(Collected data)
↓↓↓
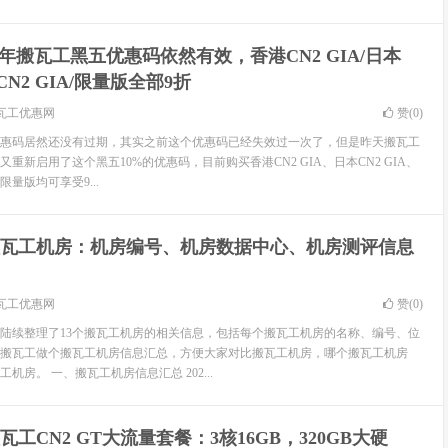
21年搬瓦工黑五优惠码依然有效，香港CN2 GIA/日本
国CN2 GIA/限量版全部9折
瓦工优惠网
赞(
0
)
五优惠码居然还没有过期，其实之前这个优惠码已经失效过一次了，但是昨天搬瓦工
重新启用了这个黑五10%的优惠码，目前购买香港CN2 GIA、日本CN2 GIA、
限量版均可享受9...
瓦工机房：机房编号、机房数据中心、机房测评信息
瓦工优惠网
赞(
0
)
陆续整理了13个搬瓦工机房的相关信息，包括每个搬瓦工机房的名称、编号、位
搬瓦工做个搬瓦工机房信息汇总，方便大家对比搬瓦工机房，哪个搬瓦工机房
机房。 一、搬瓦工机房信息汇总 202...
瓦工CN2 GT大流量套餐：3核16GB，320GB大硬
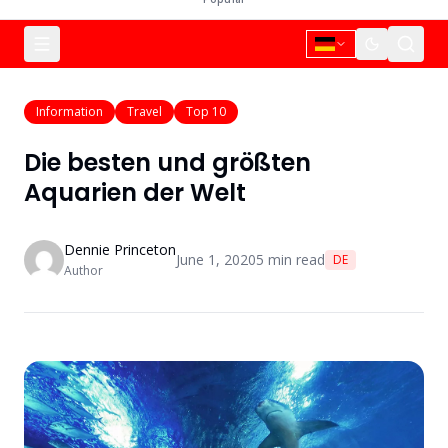
Information
Travel
Top 10
Die besten und größten
Aquarien der Welt
Dennie Princeton
June 1, 2020
5
min read
DE
Author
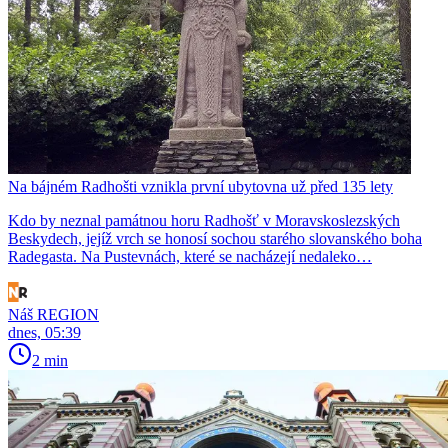
Na bájném Radhošti vznikla první ubytovna už před 135 lety
Kdo by neznal památnou horu Radhošť v Moravskoslezských
Beskydech, jejíž vrch se honosí sochou starého slovanského boha
Radegasta. Na Pustevnách, které se nacházejí nedaleko…
Náš REGION
dnes, 05:39
2 min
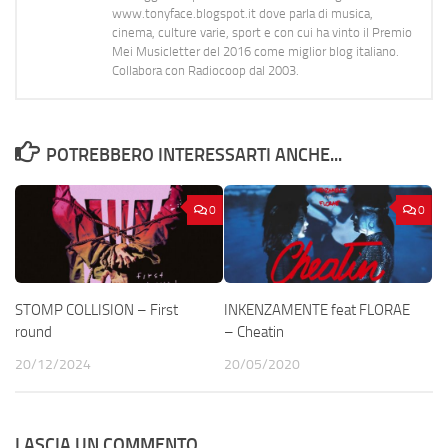
www.tonyface.blogspot.it dove parla di musica,
cinema, culture varie, sport e con cui ha vinto il Premio
Mei Musicletter del 2016 come miglior blog italiano.
Collabora con Radiocoop dal 2003.
POTREBBERO INTERESSARTI ANCHE...
0
0
STOMP COLLISION – First
INKENZAMENTE feat FLORAE
round
– Cheatin
20/12/2024
20/05/2020
LASCIA UN COMMENTO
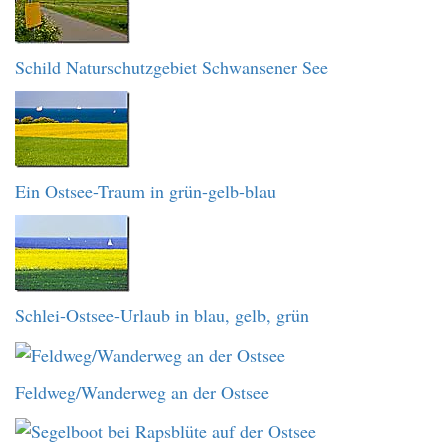
Schild Naturschutzgebiet Schwansener See
Ein Ostsee-Traum in grün-gelb-blau
Schlei-Ostsee-Urlaub in blau, gelb, grün
Feldweg/Wanderweg an der Ostsee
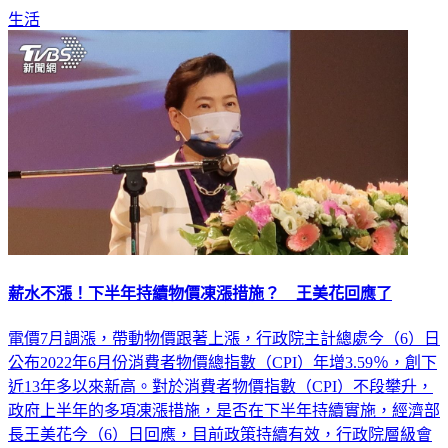
生活
薪水不漲！下半年持續物價凍漲措施？ 王美花回應了
電價7月調漲，帶動物價跟著上漲，行政院主計總處今（6）日
公布2022年6月份消費者物價總指數（CPI）年增3.59％，創下
近13年多以來新高。對於消費者物價指數（CPI）不段攀升，
政府上半年的多項凍漲措施，是否在下半年持續實施，經濟部
長王美花今（6）日回應，目前政策持續有效，行政院層級會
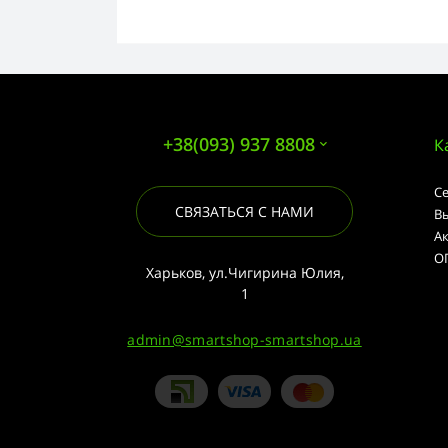
+38(093) 937 8808
К
С
СВЯЗАТЬСЯ С НАМИ
В
А
О
Харьков, ул.Чигирина Юлия,
1
admin@smartshop-smartshop.ua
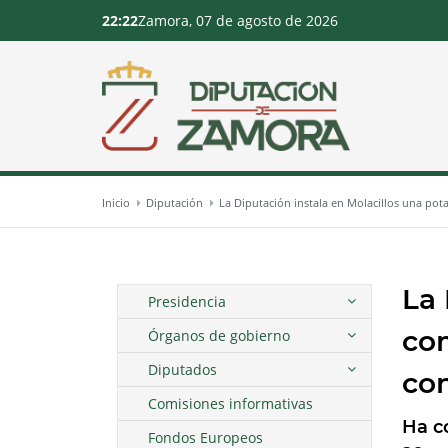
22:22
Zamora, 07 de agosto de 2026
Inicio
Diputación
La Diputación instala en Molacillos una pot
La 
Presidencia
com
Órganos de gobierno
Diputados
con
Comisiones informativas
Ha c
Fondos Europeos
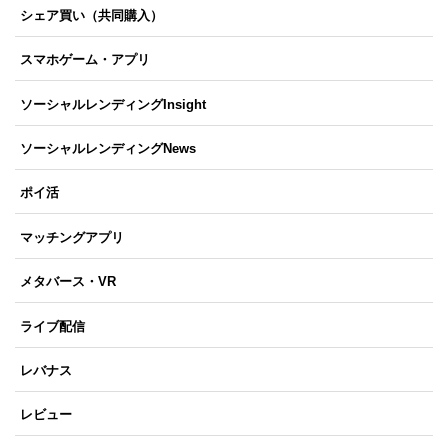
シェア買い（共同購入）
スマホゲーム・アプリ
ソーシャルレンディングInsight
ソーシャルレンディングNews
ポイ活
マッチングアプリ
メタバース・VR
ライブ配信
レバナス
レビュー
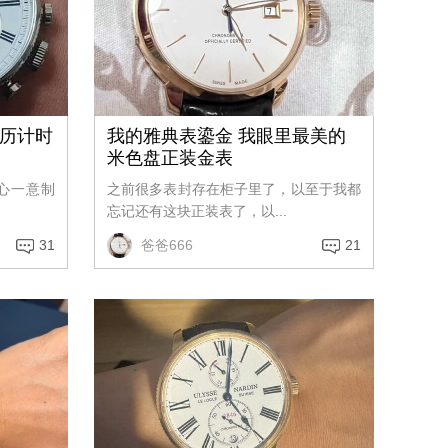
年历计时
我的雅典表鎏金 我眼里最美的
米色盘正装金表
心一意制
之前很多表封存在柜子里了，以至于我都
忘记还有这块正装表了，以...
31
爸爸666
21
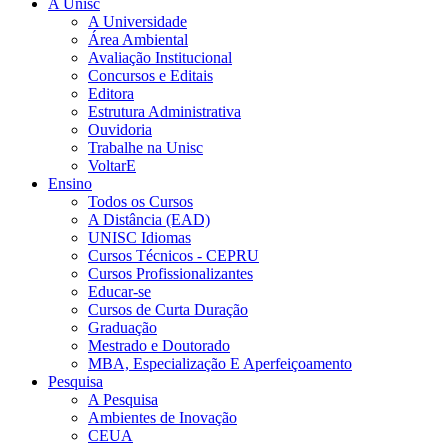
A Unisc
A Universidade
Área Ambiental
Avaliação Institucional
Concursos e Editais
Editora
Estrutura Administrativa
Ouvidoria
Trabalhe na Unisc
VoltarE
Ensino
Todos os Cursos
A Distância (EAD)
UNISC Idiomas
Cursos Técnicos - CEPRU
Cursos Profissionalizantes
Educar-se
Cursos de Curta Duração
Graduação
Mestrado e Doutorado
MBA, Especialização E Aperfeiçoamento
Pesquisa
A Pesquisa
Ambientes de Inovação
CEUA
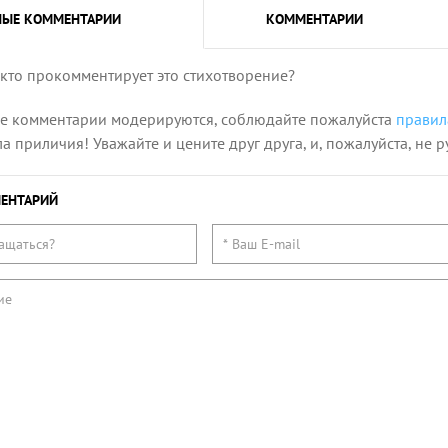
НЫЕ
КОММЕНТАРИИ
КОММЕНТАРИИ
 кто прокомментирует это стихотворение?
се комментарии модерируются, соблюдайте пожалуйста
правил
 приличия! Уважайте и цените друг друга, и, пожалуйста, не р
ЕНТАРИЙ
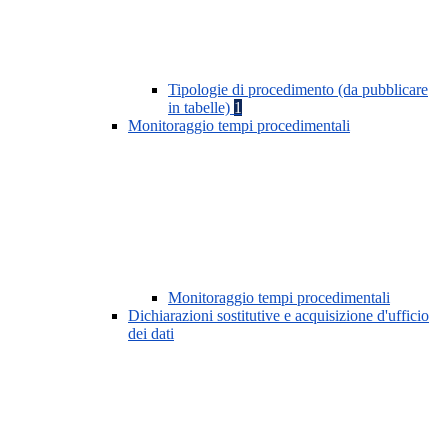
Tipologie di procedimento (da pubblicare
in tabelle)
1
Monitoraggio tempi procedimentali
Monitoraggio tempi procedimentali
Dichiarazioni sostitutive e acquisizione d'ufficio
dei dati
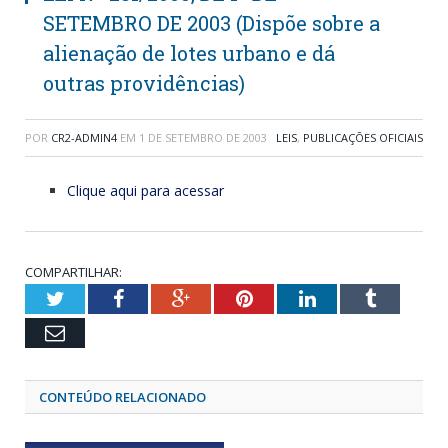
SETEMBRO DE 2003 (Dispõe sobre a
alienação de lotes urbano e dá
outras providências)
POR
CR2-ADMIN4
EM
1 DE SETEMBRO DE 2003
LEIS
,
PUBLICAÇÕES OFICIAIS
Clique aqui para acessar
COMPARTILHAR:
Twitter
Facebook
Google+
Pinterest
LinkedIn
Tumblr
Email
CONTEÚDO RELACIONADO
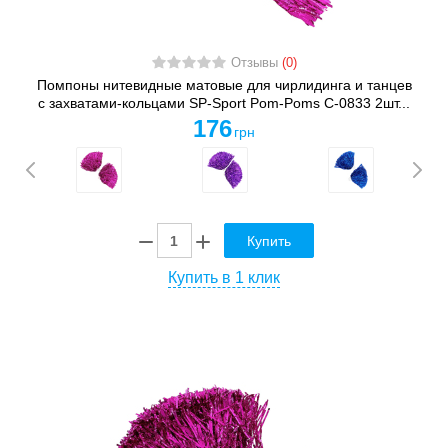
Отзывы
(0)
Помпоны нитевидные матовые для чирлидинга и танцев
с захватами-кольцами SP-Sport Pom-Poms C-0833 2шт...
176
грн
Купить
Купить в 1 клик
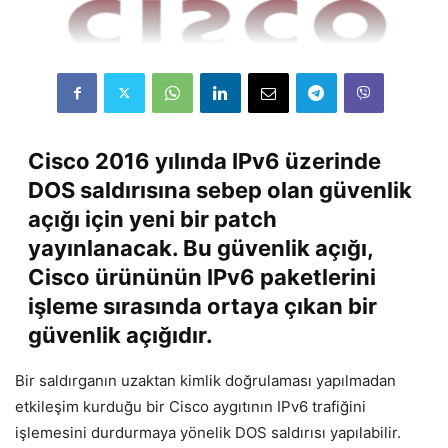
Cisco 2016 yılında IPv6 üzerinde
DOS saldırısına sebep olan güvenlik
açığı için yeni bir patch
yayınlanacak. Bu güvenlik açığı,
Cisco ürününün IPv6 paketlerini
işleme sırasında ortaya çıkan bir
güvenlik açığıdır.
Bir saldırganın uzaktan kimlik doğrulaması yapılmadan
etkileşim kurduğu bir Cisco aygıtının IPv6 trafiğini
işlemesini durdurmaya yönelik DOS saldırısı yapılabilir.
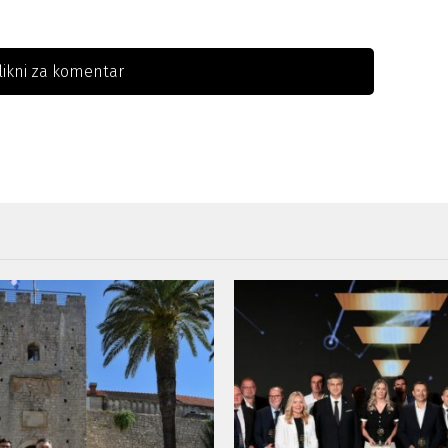
likni za komentar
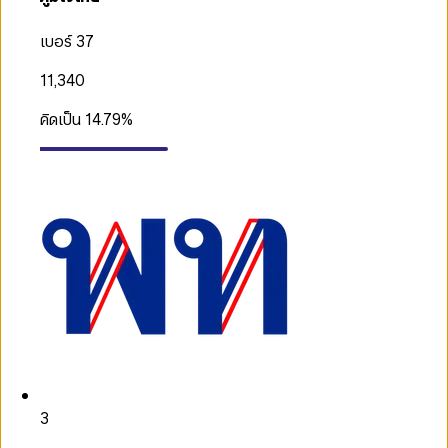
เบอร์ 37
11,340
คิดเป็น
14.79
%
3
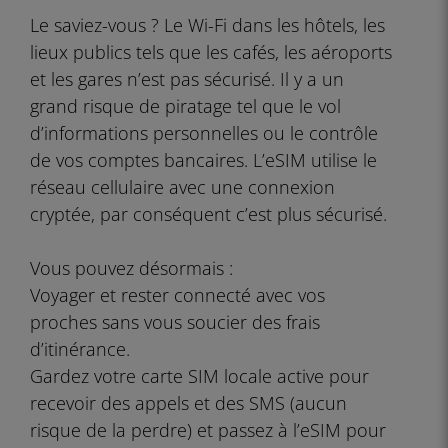
Le saviez-vous ? Le Wi-Fi dans les hôtels, les
lieux publics tels que les cafés, les aéroports
et les gares n’est pas sécurisé. Il y a un
grand risque de piratage tel que le vol
d’informations personnelles ou le contrôle
de vos comptes bancaires. L’eSIM utilise le
réseau cellulaire avec une connexion
cryptée, par conséquent c’est plus sécurisé.
Vous pouvez désormais :
Voyager et rester connecté avec vos
proches sans vous soucier des frais
d’itinérance.
Gardez votre carte SIM locale active pour
recevoir des appels et des SMS (aucun
risque de la perdre) et passez à l’eSIM pour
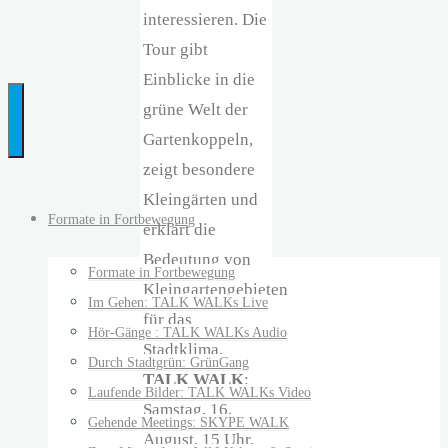
interessieren. Die
…
Tour gibt
bringt
Einblicke in die
Menschen
grüne Welt der
und
Gartenkoppeln,
Ideen
zeigt besondere
auf
Kleingärten und
die
Formate in Fortbewegung
erklärt die
Beine
Bedeutung von
Formate in Fortbewegung
Kleingartengebieten
Im Gehen: TALK WALKs Live
für das
Hör-Gänge : TALK WALKs Audio
Stadtklima.
Durch Stadtgrün: GrünGang
TALK WALK
:
Laufende Bilder: TALK WALKs Video
Samstag, 16.
Gehende Meetings: SKYPE WALK
August, 15 Uhr.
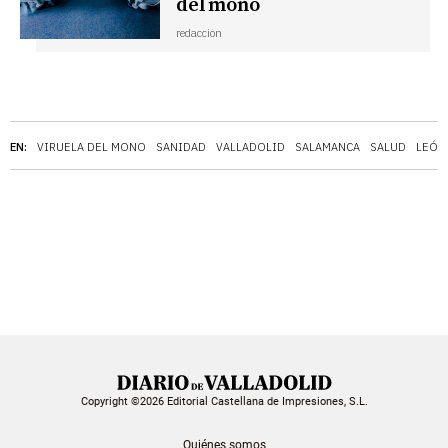
del mono
redaccion
EN:
VIRUELA DEL MONO
SANIDAD
VALLADOLID
SALAMANCA
SALUD
LEÓN
Copyright ©2026 Editorial Castellana de Impresiones, S.L.
Quiénes somos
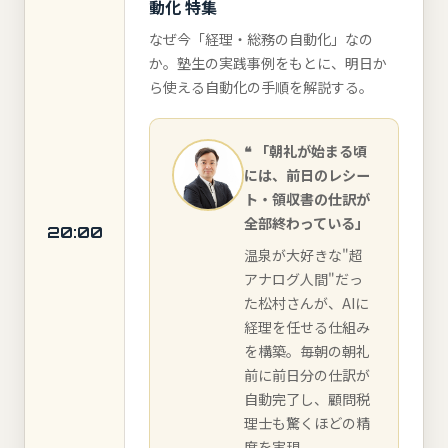
動化 特集
なぜ今「経理・総務の自動化」なの
か。塾生の実践事例をもとに、明日か
ら使える自動化の手順を解説する。
「朝礼が始まる頃
には、前日のレシー
ト・領収書の仕訳が
全部終わっている」
20:00
温泉が大好きな"超
アナログ人間"だっ
た松村さんが、AIに
経理を任せる仕組み
を構築。毎朝の朝礼
前に前日分の仕訳が
自動完了し、顧問税
理士も驚くほどの精
度を実現。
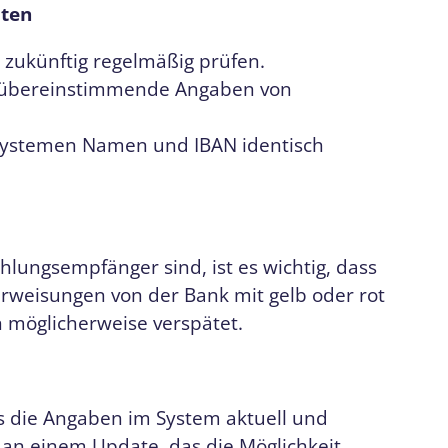
lten
 zukünftig regelmäßig prüfen.
t übereinstimmende Angaben von
systemen Namen und IBAN identisch
ahlungsempfänger sind, ist es wichtig, dass
rweisungen von der Bank mit gelb oder rot
 möglicherweise verspätet.
ss die Angaben im System aktuell und
r an einem Update, das die Möglichkeit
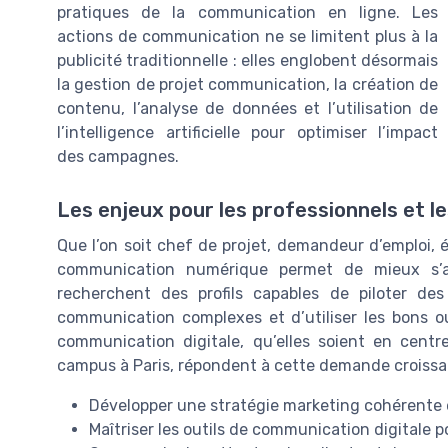
pratiques de la communication en ligne. Les
actions de communication ne se limitent plus à la
publicité traditionnelle : elles englobent désormais
la gestion de projet communication, la création de
contenu, l’analyse de données et l’utilisation de
l’intelligence artificielle pour optimiser l’impact
des campagnes.
Les enjeux pour les professionnels et l
Que l’on soit chef de projet, demandeur d’emploi, 
communication numérique permet de mieux s’a
recherchent des profils capables de piloter des 
communication complexes et d’utiliser les bons ou
communication digitale, qu’elles soient en cent
campus à Paris, répondent à cette demande croiss
Développer une stratégie marketing cohérente 
Maîtriser les outils de communication digitale p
↑↑↑
**TASK REQUIREMENTS**
Reproduce, word for word, the lines starting at the one that contains "Le saviez-vous ?" and ending at the one that contains "cryptée, par conséquent c’est plus sécurisé.", both included.

**WRITTEN ANSWER**
Le saviez-vous ? Le Wi-Fi dans les hôtels, les
lieux publics tels que les cafés, les aéroports
et les gares n’est pas sécurisé. Il y a un
grand risque de piratage tel que le vol
d’informations personnelles ou le contrôle
de vos comptes bancaires. L’eSIM utilise le
réseau cellulaire avec une connexion
cryptée, par conséquent c’est plus sécurisé.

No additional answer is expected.